H. The 264 standard video compression algorithm includes five links: inter-frame intra prediction coding, forward and backward transform coding, quantization inverse quantization coding, loop filtering, and entropy coding. The algorithm flow is shown in Figure 6. 
The technical implementation is to package and compile the JNI dynamic link library of the Android low-level library on the Android operating system, thereby implementing H. 264 standard codec. Specific implementation steps: select the appropriate encoder, the system uses the X264 encoder. X264 eliminates some of the complex gains and encodes very fast, allowing real-time encoding of CIF format images. H. 264 compressed picture and resolution: support CIF / QCIF; image resolution: 352 × 288; compression format H. 264, MPEG-4 compression format; compression frame rate: 1 to 25 frames adjustable; compression code rate: 64 kbit·s-1 to 2 Mbit·s-1: code stream control mode: variable code stream, moving code stream, Mixed code stream. H. The advantages of 264 are mainly reflected in the following aspects: (1) accurate matching decoding to avoid error accumulation; (2) simpler specification implementation; (3) powerful fault tolerance; (4) efficient compression, compared to other video compression capabilities More than 50% higher; (5) poor delay level to adapt to more application environments.

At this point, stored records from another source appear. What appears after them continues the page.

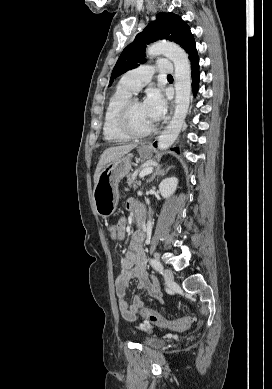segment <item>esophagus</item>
Instances as JSON below:
<instances>
[{
    "mask_svg": "<svg viewBox=\"0 0 272 389\" xmlns=\"http://www.w3.org/2000/svg\"><path fill=\"white\" fill-rule=\"evenodd\" d=\"M173 110H174V101L171 102L170 104V113H169V118L168 120H170L172 114H173Z\"/></svg>",
    "mask_w": 272,
    "mask_h": 389,
    "instance_id": "esophagus-1",
    "label": "esophagus"
}]
</instances>
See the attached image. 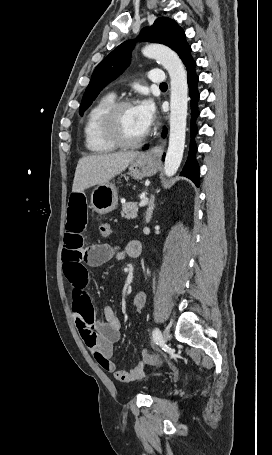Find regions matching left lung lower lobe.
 I'll use <instances>...</instances> for the list:
<instances>
[{
    "label": "left lung lower lobe",
    "instance_id": "left-lung-lower-lobe-1",
    "mask_svg": "<svg viewBox=\"0 0 272 455\" xmlns=\"http://www.w3.org/2000/svg\"><path fill=\"white\" fill-rule=\"evenodd\" d=\"M187 70L188 76V85L190 87V97H191V108H192V129L191 135L194 136L197 132L194 126V120L198 115V111L196 110V103L199 99V94L197 92V82L198 76L195 74V66L196 63L193 59L189 58L187 61L184 62ZM166 135V128L163 131V137ZM144 150L148 149V146L143 148ZM195 152H196V145L194 143L191 144L188 160L181 172V175L190 178L196 186H199V167L198 164L195 162ZM164 158V156H163Z\"/></svg>",
    "mask_w": 272,
    "mask_h": 455
}]
</instances>
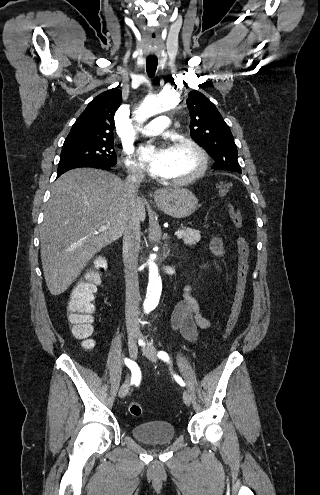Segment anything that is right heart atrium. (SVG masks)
<instances>
[{
	"label": "right heart atrium",
	"mask_w": 320,
	"mask_h": 495,
	"mask_svg": "<svg viewBox=\"0 0 320 495\" xmlns=\"http://www.w3.org/2000/svg\"><path fill=\"white\" fill-rule=\"evenodd\" d=\"M125 166L127 168L128 173L133 177H141L143 175L142 166L136 162L129 153L125 158Z\"/></svg>",
	"instance_id": "right-heart-atrium-1"
}]
</instances>
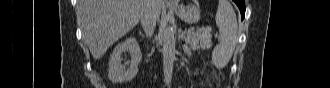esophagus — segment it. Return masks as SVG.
<instances>
[{
    "instance_id": "1",
    "label": "esophagus",
    "mask_w": 330,
    "mask_h": 88,
    "mask_svg": "<svg viewBox=\"0 0 330 88\" xmlns=\"http://www.w3.org/2000/svg\"><path fill=\"white\" fill-rule=\"evenodd\" d=\"M165 4L168 6H175L177 3L174 0H164Z\"/></svg>"
}]
</instances>
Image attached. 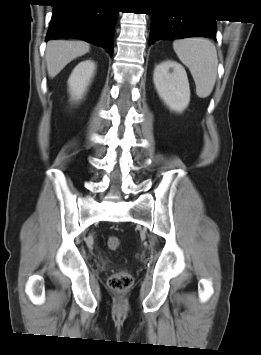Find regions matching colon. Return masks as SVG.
<instances>
[{
	"mask_svg": "<svg viewBox=\"0 0 261 355\" xmlns=\"http://www.w3.org/2000/svg\"><path fill=\"white\" fill-rule=\"evenodd\" d=\"M107 246L110 250L116 251L121 246V240L118 236H110L107 239ZM111 289L123 292L128 290L133 284V278L130 273L126 271H120L113 274L108 281Z\"/></svg>",
	"mask_w": 261,
	"mask_h": 355,
	"instance_id": "1",
	"label": "colon"
}]
</instances>
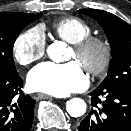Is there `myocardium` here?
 <instances>
[{
  "mask_svg": "<svg viewBox=\"0 0 131 131\" xmlns=\"http://www.w3.org/2000/svg\"><path fill=\"white\" fill-rule=\"evenodd\" d=\"M73 51L81 65L93 76H102L111 66L113 49L109 41L99 36H88L76 44ZM97 52L99 60L96 63L88 62V57Z\"/></svg>",
  "mask_w": 131,
  "mask_h": 131,
  "instance_id": "f54148a6",
  "label": "myocardium"
}]
</instances>
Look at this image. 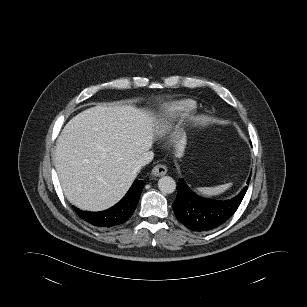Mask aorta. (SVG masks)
Returning <instances> with one entry per match:
<instances>
[{"label": "aorta", "instance_id": "obj_1", "mask_svg": "<svg viewBox=\"0 0 307 307\" xmlns=\"http://www.w3.org/2000/svg\"><path fill=\"white\" fill-rule=\"evenodd\" d=\"M158 188L164 194L173 193L176 189V182L170 176H163L158 181Z\"/></svg>", "mask_w": 307, "mask_h": 307}]
</instances>
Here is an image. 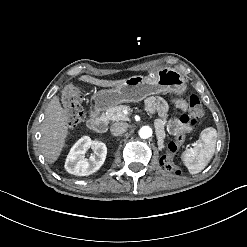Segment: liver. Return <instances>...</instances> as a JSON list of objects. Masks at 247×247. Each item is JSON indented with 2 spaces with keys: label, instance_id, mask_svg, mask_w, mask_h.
<instances>
[{
  "label": "liver",
  "instance_id": "6515ba94",
  "mask_svg": "<svg viewBox=\"0 0 247 247\" xmlns=\"http://www.w3.org/2000/svg\"><path fill=\"white\" fill-rule=\"evenodd\" d=\"M79 80L101 87H117L123 82V80H99L89 75H83ZM67 124V116L60 104L59 97L54 96L45 110V119L41 125L42 153L49 164L58 159L65 145V138L68 135Z\"/></svg>",
  "mask_w": 247,
  "mask_h": 247
}]
</instances>
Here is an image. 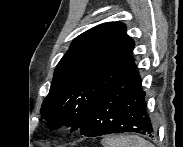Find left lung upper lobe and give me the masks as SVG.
Instances as JSON below:
<instances>
[{
    "mask_svg": "<svg viewBox=\"0 0 183 147\" xmlns=\"http://www.w3.org/2000/svg\"><path fill=\"white\" fill-rule=\"evenodd\" d=\"M119 22L79 35L58 63L41 114L50 128L79 129L100 97L134 68V41Z\"/></svg>",
    "mask_w": 183,
    "mask_h": 147,
    "instance_id": "obj_1",
    "label": "left lung upper lobe"
}]
</instances>
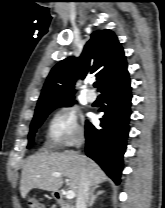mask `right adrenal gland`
<instances>
[{
	"mask_svg": "<svg viewBox=\"0 0 165 208\" xmlns=\"http://www.w3.org/2000/svg\"><path fill=\"white\" fill-rule=\"evenodd\" d=\"M97 188L98 187H92L91 190H90V199H89V202H88L89 207L93 206L94 202L96 201V199L98 198L99 195H102L103 193H105V190H100V191H97L95 193V190Z\"/></svg>",
	"mask_w": 165,
	"mask_h": 208,
	"instance_id": "1",
	"label": "right adrenal gland"
}]
</instances>
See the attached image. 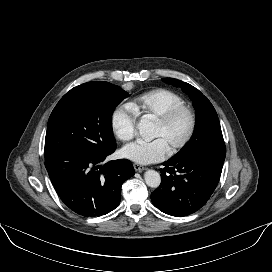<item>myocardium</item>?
<instances>
[{"label": "myocardium", "mask_w": 272, "mask_h": 272, "mask_svg": "<svg viewBox=\"0 0 272 272\" xmlns=\"http://www.w3.org/2000/svg\"><path fill=\"white\" fill-rule=\"evenodd\" d=\"M181 114L187 115L189 119V129L181 141L168 149L170 154H174L183 149L193 138L197 127L196 114L190 107L186 105H180L170 108L165 113L155 119V122L160 124L161 126H167Z\"/></svg>", "instance_id": "obj_1"}]
</instances>
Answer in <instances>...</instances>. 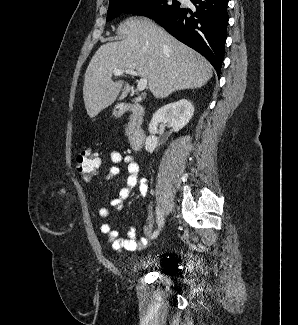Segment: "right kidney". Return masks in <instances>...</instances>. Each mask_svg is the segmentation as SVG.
I'll use <instances>...</instances> for the list:
<instances>
[{
  "mask_svg": "<svg viewBox=\"0 0 298 325\" xmlns=\"http://www.w3.org/2000/svg\"><path fill=\"white\" fill-rule=\"evenodd\" d=\"M194 112V106L187 98H180L176 102H169L164 104L161 108H158L154 112L148 130L150 132L145 140V150L153 152L158 144V136L156 132L158 130L159 122H168L172 126L174 132H178L180 128L188 124L190 118H192Z\"/></svg>",
  "mask_w": 298,
  "mask_h": 325,
  "instance_id": "obj_1",
  "label": "right kidney"
}]
</instances>
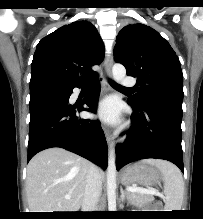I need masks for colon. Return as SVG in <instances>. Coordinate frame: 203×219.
<instances>
[{
  "instance_id": "obj_1",
  "label": "colon",
  "mask_w": 203,
  "mask_h": 219,
  "mask_svg": "<svg viewBox=\"0 0 203 219\" xmlns=\"http://www.w3.org/2000/svg\"><path fill=\"white\" fill-rule=\"evenodd\" d=\"M162 209V203L161 202H155L153 204V210L159 212Z\"/></svg>"
}]
</instances>
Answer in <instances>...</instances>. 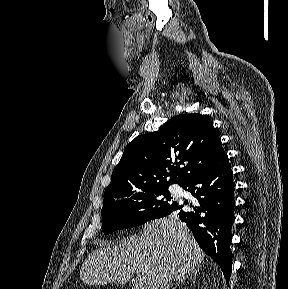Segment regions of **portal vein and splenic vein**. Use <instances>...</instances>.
<instances>
[{
    "label": "portal vein and splenic vein",
    "mask_w": 288,
    "mask_h": 289,
    "mask_svg": "<svg viewBox=\"0 0 288 289\" xmlns=\"http://www.w3.org/2000/svg\"><path fill=\"white\" fill-rule=\"evenodd\" d=\"M134 289H140L141 288V279L137 278L136 280H134Z\"/></svg>",
    "instance_id": "portal-vein-and-splenic-vein-1"
}]
</instances>
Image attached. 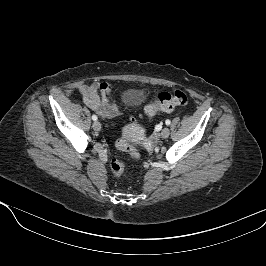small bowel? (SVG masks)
<instances>
[{
  "instance_id": "obj_1",
  "label": "small bowel",
  "mask_w": 266,
  "mask_h": 266,
  "mask_svg": "<svg viewBox=\"0 0 266 266\" xmlns=\"http://www.w3.org/2000/svg\"><path fill=\"white\" fill-rule=\"evenodd\" d=\"M80 94L84 103L103 118H113L121 113V105L113 96L111 85L106 82L82 85Z\"/></svg>"
}]
</instances>
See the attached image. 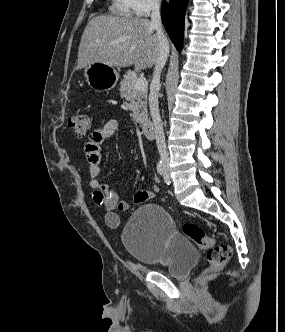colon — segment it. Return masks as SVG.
<instances>
[{"label": "colon", "instance_id": "5ec220e1", "mask_svg": "<svg viewBox=\"0 0 285 332\" xmlns=\"http://www.w3.org/2000/svg\"><path fill=\"white\" fill-rule=\"evenodd\" d=\"M90 126L89 118L85 114L78 113L69 119V127L78 137H84L89 132ZM182 230L190 240L200 248L207 250L208 270L220 269L230 259L231 248L225 244H216L198 224L185 223Z\"/></svg>", "mask_w": 285, "mask_h": 332}]
</instances>
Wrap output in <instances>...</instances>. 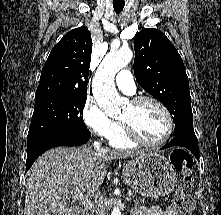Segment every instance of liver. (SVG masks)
<instances>
[{
  "label": "liver",
  "mask_w": 221,
  "mask_h": 215,
  "mask_svg": "<svg viewBox=\"0 0 221 215\" xmlns=\"http://www.w3.org/2000/svg\"><path fill=\"white\" fill-rule=\"evenodd\" d=\"M145 153L87 147H56L40 156L26 174L25 215H71L68 201L97 196L110 162Z\"/></svg>",
  "instance_id": "liver-1"
}]
</instances>
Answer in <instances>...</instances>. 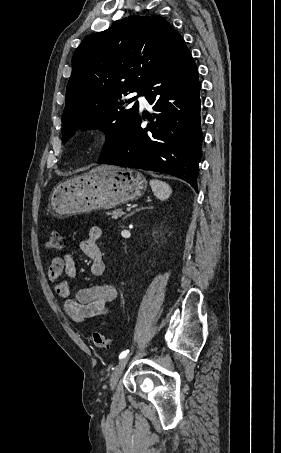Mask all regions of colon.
Here are the masks:
<instances>
[{
	"mask_svg": "<svg viewBox=\"0 0 281 453\" xmlns=\"http://www.w3.org/2000/svg\"><path fill=\"white\" fill-rule=\"evenodd\" d=\"M46 250L59 252L62 250V233L60 230H52L46 243ZM93 345L96 349H106L109 345V337L102 333L93 334Z\"/></svg>",
	"mask_w": 281,
	"mask_h": 453,
	"instance_id": "colon-1",
	"label": "colon"
}]
</instances>
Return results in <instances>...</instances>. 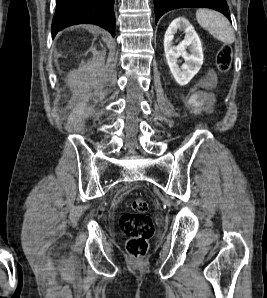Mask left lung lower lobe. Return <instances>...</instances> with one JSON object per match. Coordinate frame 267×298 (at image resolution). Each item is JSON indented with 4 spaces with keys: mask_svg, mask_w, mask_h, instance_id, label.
Returning a JSON list of instances; mask_svg holds the SVG:
<instances>
[{
    "mask_svg": "<svg viewBox=\"0 0 267 298\" xmlns=\"http://www.w3.org/2000/svg\"><path fill=\"white\" fill-rule=\"evenodd\" d=\"M155 22L166 12L186 7H205L223 13L230 21L226 0H154Z\"/></svg>",
    "mask_w": 267,
    "mask_h": 298,
    "instance_id": "left-lung-lower-lobe-1",
    "label": "left lung lower lobe"
}]
</instances>
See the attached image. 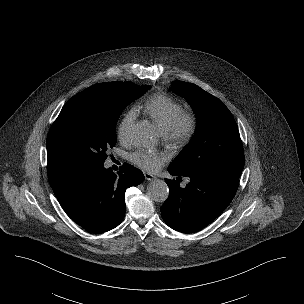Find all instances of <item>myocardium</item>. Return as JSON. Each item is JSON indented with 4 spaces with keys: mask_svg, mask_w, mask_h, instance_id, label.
<instances>
[{
    "mask_svg": "<svg viewBox=\"0 0 304 304\" xmlns=\"http://www.w3.org/2000/svg\"><path fill=\"white\" fill-rule=\"evenodd\" d=\"M197 129L193 111L181 109L163 131L164 140L175 146H184L192 140Z\"/></svg>",
    "mask_w": 304,
    "mask_h": 304,
    "instance_id": "f54148a6",
    "label": "myocardium"
}]
</instances>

3.5 Main program flow design Based on the Android video server system terminal to accept video data from the monitoring front end, Socket network communication technology must be adopted.
The Socket must be initialized before the Socket communication: Create Socket, Bind Socket and Port Number, Start Listening Port, etc. Create a Socket service thread. After the listener is generated, the main process is responsible for continuously and cyclically listening to the received request and establishing a new client connection Socket to create a communication process for the Socket. 
3.6 Display module design The video server monitoring system terminal display of the Android platform needs to decode the video data and watch it in real time through the LCD liquid crystal display. The decoding process is an inverse transform of the encoding, which includes acquiring a video stream, configuring the video stream information, decompressing the frame of the video stream, and processing the image. The system selects a 4.3-inch (10.92 cm) LCD display to view video images in real time on the display side.
4 Conclusion Based on the Android system video client control interface, no special monitoring software is needed, easy to use, and low cost. The system directly processes and transmits video through the Arm11CPU, while providing high performance, it also allows trade-offs between performance and power consumption to meet certain Special Application requirements. In view of the high performance and frontier of the Android video server, the video server based on the Android platform can be applied in various occasions with high security requirements, and can be extended with functions in combination with actual applications, and can be applied to many wired or wireless videos. Monitoring area.